January 15, 2012 at 3:58 pm
Newt Gingrich was in Miami on Friday, at what one person told me was the presidential-hopeful-equivalent of a catholic visiting the Vatican: the Versailles Cafe in Miami’s Little Havana neighborhood.
The two rallies were filled with all the trappings of a presidential campaign: eager supporters, lots of handshakes, smiling candidates, stump speeches, and about a billion reporters.
But the two events were very different. Let me try to give you a sense of what they were like from someone who saw both in-person.
Let’s start with Romney.
First of all, he showed up on time. For political reporters, that was news in-and-of-itself. These guys and gals are NEVER on time. It cuts across party affiliation. While I was a reporter in Upstate New York, I once waited for President Obama for two hours. And the rule is always the tighter the deadline, the longer they make you wait. Of course, yesterday, with a rally scheduled for one-in-the-afternoon, I wouldn’t have cared if he was a whole hour late (the news goes on at 5 o’clock). So naturally, he showed up early the one time it didn’t matter.
But his event was more “presidential” then I expected. There were clear cut areas for everyone to be. He spoke on a stage surrounded by standing supporters to give the whole event an intimate look.
Reporters were not given a shot to ask questions along a rope line, during an interview setting or as he was walking from the building into his car.
The former governor gave a standard stump speech, ignoring the news of the day, the other candidates and didn’t take any questions from his audience. The whole thing looked like a town hall, but wasn’t.
When I did get near Romney while he was shaking hands after his talk, I stuck my mic in and shouted several questions above the roar. But being the polished presidential candidate he is (ie NOT Herman Cain), he was very good at ignoring me and the other reporters dying to get him to say something that wasn’t in the script.
I even tried to find where his car was parked outside the convention center, but was told by a building security guard that I was not welcome down that particular alley.
“Is that where his car is?”
“Maybe. Maybe not.”
After about fifteen minutes of handshaking and autograph signings, he disappeared behind the curtains, and that was the last I saw of Mitt Romney on Thursday.
Now, let’s talk about Newt’s visit.
As soon as I saw the layout of The Versailles Cafe, I knew this one would be different.
There was an absolute HORDE of reporters – local, national, print, broadcast, English and Spanish-language – set up around the front serving window of the restaurant. The space was already cramped, and more were arriving.
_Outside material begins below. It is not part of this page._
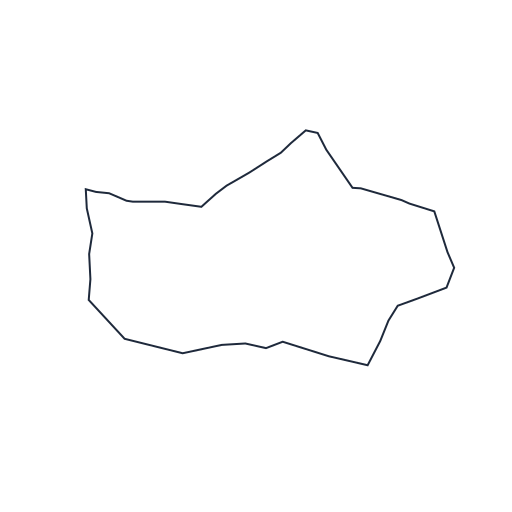 outline of Tu'vshinshiree, Sühbaatar, Mongolia, rotated 120°
{"feature_id": "93677404B92890816009325", "entity_name": "Tu'vshinshiree", "entity_type": "district", "adm_level": 2, "iso_a3": "MNG", "parent_name": "Mongolia", "parent_adm1": "Sühbaatar", "projection": "natural_earth1", "projection_center": [111.655, 46.29], "detail": "fine", "context": "isolated", "style": "outline", "palette": "slate", "viewbox_px": 512, "rotation_deg": 120, "n_neighbors": 0, "source": "geoboundaries", "source_scale": "gbopen_adm2", "svg_char_len": 678}
<svg xmlns="http://www.w3.org/2000/svg" viewBox="0 0 512 512"><g transform="rotate(120 256 256)"><path d="M393.4,328.4L376.9,270.9L350.1,241.2L337.1,221.5L330.8,201.3L316.9,190.0L306.4,142.7L294.8,104.7L267.5,105.9L245.7,109.0L228.2,108.4L212.9,95.5L188.1,75.2L167.1,78.5L156.9,92.1L128.2,123.9L133.9,149.4L134.8,157.8L145.0,199.1L148.7,206.5L128.8,248.3L118.6,264.1L122.3,275.7L140.8,282.2L154.1,286.1L168.5,293.9L187.1,303.5L209.7,316.6L222.3,321.9L240.7,327.9L248.5,347.1L254.5,362.1L270.6,390.0L272.9,395.8L275.1,414.6L280.5,426.6L283.3,436.8L299.3,426.4L318.3,409.0L337.7,401.5L358.9,387.8L377.7,378.9L393.4,328.4Z" fill="none" stroke="#1e293b" stroke-width="2"/></g></svg>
By about nine (a half-hour late), Newt arrived. Except I couldn’t see him, because a horde of reporters I didn’t even notice before, lurched towards him and shouted as many questions as they could at him. He answered them all.
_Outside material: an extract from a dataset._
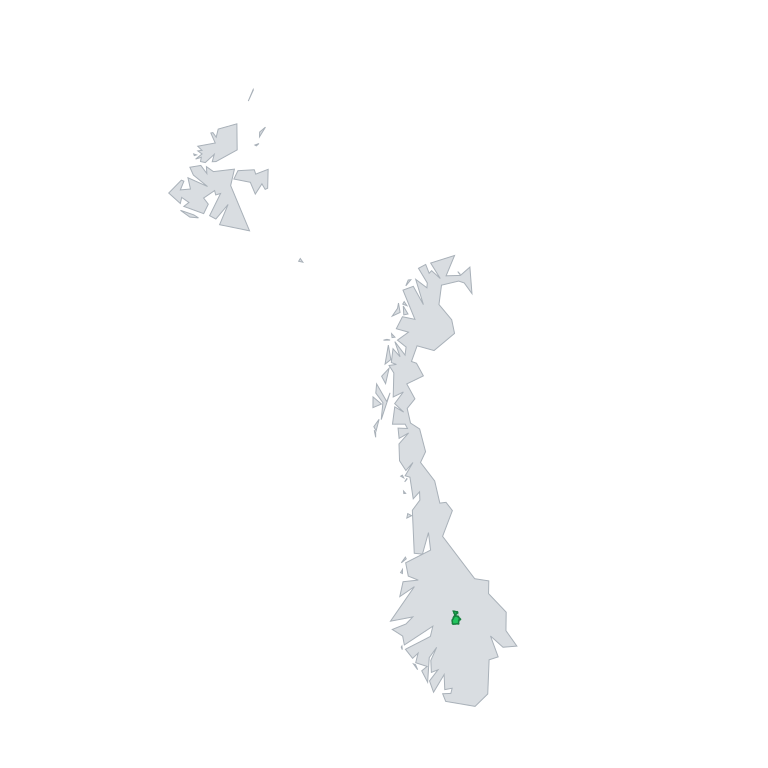 location of Nord-Aurdal nor, Oppland, Norway, rotated 325°
{"feature_id": "86288312B2745383229775", "entity_name": "Nord-Aurdal nor", "entity_type": "district", "adm_level": 2, "iso_a3": "NOR", "parent_name": "Norway", "parent_adm1": "Oppland", "projection": "albers", "projection_center": [9.398, 61.004], "detail": "fine", "context": "in_parent", "style": "filled", "palette": "green", "viewbox_px": 768, "rotation_deg": 325, "n_neighbors": 0, "source": "geoboundaries", "source_scale": "gbopen_adm2", "svg_char_len": 5733}
<svg xmlns="http://www.w3.org/2000/svg" viewBox="0 0 768 768"><g transform="rotate(325 384 384)"><path d="M433.0,371.7L419.4,381.3L422.5,385.6L420.9,399.9L402.7,397.0L400.8,413.9L389.0,417.3L383.3,431.2L387.4,441.3L379.2,463.3L368.9,469.2L369.9,492.5L361.4,513.6L366.9,516.5L367.4,526.9L344.6,542.4L346.6,595.5L356.9,605.4L349.4,615.7L353.2,641.0L342.4,656.0L342.5,674.9L330.5,667.9L326.7,651.5L321.0,673.0L311.9,670.2L291.2,697.4L273.7,700.3L252.5,679.4L254.4,671.4L261.3,675.8L265.3,672.3L258.5,669.2L266.6,656.5L247.8,664.9L251.0,653.3L264.3,649.1L257.4,647.4L263.8,637.3L276.1,629.9L264.1,634.1L248.7,653.3L250.4,640.6L257.3,640.1L250.1,630.5L257.6,624.0L250.1,625.1L249.4,613.6L277.2,617.4L285.1,610.4L251.0,609.4L254.7,601.2L250.0,589.8L264.3,593.2L274.0,591.3L253.3,582.0L292.7,567.4L275.0,567.2L286.2,556.9L299.6,564.3L293.7,555.3L299.2,542.9L326.9,546.8L335.2,531.2L317.9,545.4L311.7,540.0L334.8,503.7L346.8,499.7L351.3,492.7L342.1,494.8L351.8,475.2L348.7,471.3L362.7,464.9L352.3,467.4L352.7,455.8L361.9,441.7L376.1,438.2L365.2,437.2L370.2,428.2L377.7,433.9L378.3,429.0L367.9,421.8L379.7,408.9L384.0,418.3L381.5,406.2L395.3,401.6L384.1,399.9L398.4,380.6L398.8,371.7L405.4,375.1L402.3,370.6L411.6,360.3L412.8,370.9L417.2,355.5L417.8,372.4L423.3,366.4L420.2,355.8L433.8,355.6L425.8,345.8L437.7,339.5L446.4,348.8L453.4,318.0L464.0,320.8L461.8,341.6L470.0,316.5L474.3,329.8L477.4,326.1L478.6,309.0L486.7,310.0L484.5,319.2L488.0,318.5L490.6,329.9L491.6,311.7L515.5,319.2L496.9,331.0L508.9,338.9L521.4,337.5L507.9,360.4L507.7,347.2L504.2,342.5L487.8,336.0L474.6,350.4L476.3,370.2L470.8,383.0L444.2,385.3L433.0,371.7ZM349.3,95.1L359.3,99.9L359.6,110.0L363.2,104.1L366.1,112.2L384.7,122.2L372.2,133.5L361.7,181.4L340.7,159.2L359.3,147.5L340.9,152.4L337.7,146.1L359.4,134.2L354.6,132.6L356.2,128.4L342.9,128.2L343.2,135.9L334.0,141.0L321.9,123.7L328.3,123.4L325.3,115.1L320.7,119.3L317.2,104.1L334.9,100.8L336.4,103.1L328.5,108.2L337.3,113.3L341.7,102.6L352.7,121.0L347.7,103.5L349.3,95.1ZM367.8,82.4L384.0,89.8L386.1,79.1L388.0,79.9L388.1,85.6L394.4,80.1L412.7,86.5L398.0,108.0L373.9,105.4L370.8,103.4L376.7,98.5L364.6,100.1L361.3,96.5L364.4,93.5L358.7,91.7L366.9,91.2L365.2,86.3L368.9,88.2L367.8,82.4ZM386.7,125.5L400.6,134.1L399.3,138.5L412.2,141.7L401.0,156.9L398.3,156.4L398.8,150.0L387.5,154.6L390.2,142.1L378.6,130.0L386.7,125.5ZM376.2,399.9L383.9,394.7L361.3,411.6L372.4,398.7L372.1,386.7L378.0,379.7L376.2,399.9ZM386.5,376.3L397.2,374.0L385.5,384.6L386.5,376.3ZM396.3,368.3L409.9,354.6L403.6,367.9L396.3,368.3ZM316.9,125.0L325.2,136.4L327.3,141.5L320.7,135.9L316.9,125.0ZM367.6,388.3L370.4,398.9L361.4,397.0L367.6,388.3ZM442.3,326.0L438.2,334.6L429.7,333.1L438.5,329.8L442.3,326.0ZM444.5,331.2L443.8,340.4L439.9,338.7L444.5,331.2ZM351.2,413.1L359.7,410.1L350.7,417.8L351.2,413.1ZM445.6,68.2L435.1,74.4L445.8,67.7L445.6,68.2ZM426.7,106.3L434.2,105.6L423.8,110.1L426.7,106.3ZM458.2,316.1L463.5,312.7L465.8,314.0L458.2,316.1ZM447.8,328.1L447.7,333.0L445.2,329.3L447.8,328.1ZM419.1,347.1L419.8,351.9L417.2,350.6L419.1,347.1ZM387.4,233.2L387.4,237.7L384.5,234.5L387.4,233.2ZM419.5,115.3L416.0,115.7L415.3,114.2L419.5,115.3ZM329.1,503.8L331.1,507.7L325.8,506.9L329.1,503.8ZM408.7,347.8L412.0,349.1L414.2,351.5L408.7,347.8ZM360.1,86.4L361.8,88.8L359.6,88.1L360.1,86.4ZM301.9,540.0L295.6,540.4L302.2,538.1L301.9,540.0ZM292.8,546.5L290.4,549.8L289.4,548.0L292.8,546.5ZM349.3,419.0L346.6,422.9L349.5,416.3L349.3,419.0ZM248.8,632.0L247.7,637.3L247.6,630.2L248.8,632.0ZM346.3,472.2L344.8,469.1L346.7,469.2L346.3,472.2ZM508.9,334.2L509.4,338.1L509.0,337.5L508.9,334.2ZM348.1,475.2L344.8,476.0L348.8,474.4L348.1,475.2ZM338.6,482.9L339.0,486.0L337.4,485.1L338.6,482.9ZM248.4,608.9L246.6,612.1L247.2,609.4L248.4,608.9Z" fill="#d9dde1" stroke="#a8b0b8" stroke-width="1"/><path d="M307.7,623.3L308.1,622.5L308.1,622.4L308.4,622.0L308.7,621.6L308.9,621.4L309.0,621.4L309.2,621.2L309.4,621.2L309.5,621.1L309.5,620.7L309.6,620.4L309.8,620.4L310.0,620.4L310.3,620.3L310.4,620.2L310.5,620.2L310.8,620.4L310.9,620.5L311.0,620.8L311.3,620.8L311.5,620.7L311.8,620.6L311.8,620.3L311.7,620.2L311.6,619.9L311.6,619.7L311.4,619.5L311.5,619.3L311.6,619.1L311.5,618.9L311.4,618.7L311.2,618.5L311.2,618.4L311.3,618.4L311.4,618.2L311.2,618.1L311.1,617.8L311.1,617.7L311.2,617.4L311.3,617.3L311.5,617.3L311.5,617.2L311.5,616.9L311.4,616.9L311.3,616.6L311.2,616.6L311.0,616.4L310.8,616.2L310.6,616.2L310.5,615.9L310.4,615.8L310.4,615.7L310.2,615.5L310.1,615.4L310.0,615.2L309.7,615.1L309.4,615.1L309.5,615.0L309.6,614.9L309.8,614.9L310.0,614.7L310.4,614.2L310.5,614.2L311.0,614.0L311.3,613.8L311.5,613.7L311.9,613.4L312.0,613.4L312.3,613.3L312.5,613.3L312.7,613.5L312.9,613.6L313.0,613.7L313.0,613.8L313.3,613.5L313.3,613.4L313.4,613.2L313.5,613.0L313.5,612.8L313.4,612.5L312.8,612.2L311.8,611.1L311.3,610.5L310.9,610.1L310.7,610.0L310.5,609.9L310.5,610.0L310.4,610.4L310.4,610.5L310.4,610.8L309.9,611.7L309.9,612.6L309.9,612.8L309.9,613.1L309.8,613.3L309.5,613.7L309.4,613.8L309.3,614.0L309.2,614.1L308.8,614.3L308.5,614.5L308.3,614.5L308.1,614.5L307.9,614.6L307.7,614.7L307.5,614.8L307.4,614.8L307.3,615.0L307.2,615.0L306.9,615.1L306.7,615.2L306.5,615.3L306.5,615.5L306.6,615.8L306.6,615.7L306.5,615.8L306.4,615.8L306.0,616.0L305.8,616.1L305.7,616.1L305.4,616.2L305.2,616.1L304.8,616.3L304.7,616.3L304.4,616.5L304.0,617.0L303.9,617.2L303.8,617.3L303.5,618.2L303.3,618.5L303.2,618.6L302.9,619.1L302.7,619.3L302.6,619.5L302.7,619.8L302.7,620.0L302.8,620.0L302.9,620.3L303.0,620.4L303.0,620.5L303.3,620.6L303.6,620.8L304.0,621.1L304.3,621.2L304.4,621.3L304.5,621.3L304.7,621.5L305.3,621.9L305.8,622.0L306.1,622.2L306.4,622.4L306.6,622.5L306.8,622.6L306.8,622.8L307.1,623.2L307.5,623.3L307.7,623.3Z" fill="#22c55e" stroke="#15803d" stroke-width="1.5"/></g></svg>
He drank his little cups of “cafecito (Cuban espresso), and chatted with reporters all the while. I couldn’t hear what he was saying, but had my mic shoved around about ten people in hopes I would pick up some sound. My photographer for the day – the expert veteran Gary Russ – was holding his giant news camera high above his head, like a periscope, to see above the reporters.
Newt was eventually dragged inside the building by his handlers. But he couldn’t resist answering more questions along the way.
“That’s how he is,” his daughter told me later. “He loves to talk.”
In a room that was absolutely JAMMED in the restaurant, Newt addressed a crowd of Cuban-American voters, talking in great detail about how his plans on the economy, on immigration reform, and addressing some of the news of the day. It was a real conversation with supporters and reporters. He managed the flow quite well, even repeating some questions that couldn’t be heard.
He and I had a brief back-and-forth about how his organization is coming together in Florida.
“We will surge very rapidly in Florida, we have a statewide organization already being developed,” he told me. “We are very confident we’re going to be able to more than match the governor in volunteers, and I think in enthusiasm there will be no comparison.”
After that part was over, it was back outside where he did a live interview with what I think was a Miami Fox affiliate, answered a few more questions to a crush of reporters, and was finally whisked back into his black Chevvy Suburban.
One national reporter told me that if Romney becomes the nominee, he expected a much-more tightly controlled operation than Gingrich, where access to the candidate would be limited. He expected that Gingrich’s style would make it much easier to develop a back-and-forth with reporters.
Does that matter to anyone other than reporters? Not sure.
Two different candidates, two styles on display.
Does it matter? Not sure of that either!!